**WHAT YOU HAVE TO DO**:
According to the text on sisal pieces below, what is the sisal in the Kukulkan piece dyed with?

(EXTRACT TO READ begins)

Sisal space makers


During  2017-2018 I have been working with artisans in Yucatan to explore the spatial possibilities of sisal with the grant Jóvenes Creadores from FONCA, the Mexican National Fund for Culture and Arts.




This piece is called Kukulkan after the Mayan deity, the feathered serpent.

Kukulkan is worshiped at Chichen Itzá. At the equinox it seems the snake decends from the staircase of the Castillo pyramid. Here is an image drawn by Frederick Catherwood in the year 1843, when the ruins where still covered.

I added an other image of Kukulkan (the left figure) from the temples of Yaxchilan. This pieces is now at the British Museum.

The sisal is dyed with the rind of the Tzalam tree in combination with different proportions of iron to modify the color.

Aprox. 4 meters in length, diameter 35 cm.





This piece is named Wanchojang, after the Korean art of weaving baskets and mats from wancho, a type of grass known as sedge.

In 1905 more than a thousand Koreans arrived in Yucatan peninsula, fleeing a war with Japan in their home country. They came to Mexico in search of a brighter future and in stead at their arrival they were sold off to work at the sisal haciendas under the same harsh conditions as the local Mayans.

This piece questions if the Koreans that arrived in Yucatan applied the techniques they knew to the sisal fiber. Maybe today there are still artisanal techniques in use that the Koreans brought with them.

(EXTRACT TO READ ends)
(DATA EXTRACTS begins)

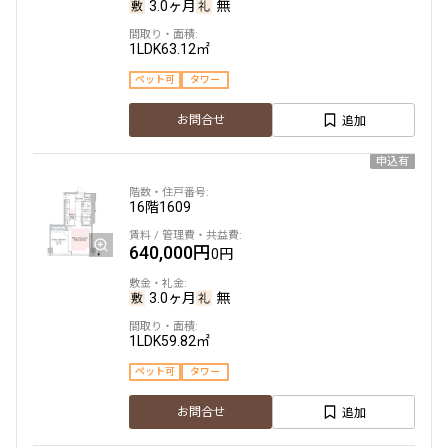
3.0ヶ月
無
1LDK
63.12㎡
ペット可
タワー
追加
お問合せ
申込有
16階
1609
640,000円
0円
3.0ヶ月
無
1LDK
59.82㎡
ペット可
タワー
追加
お問合せ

(DATA EXTRACTS ends)

**TASK SOLUTION**:
The rind of the Tzalam tree, combined with different proportions of iron to modify the color.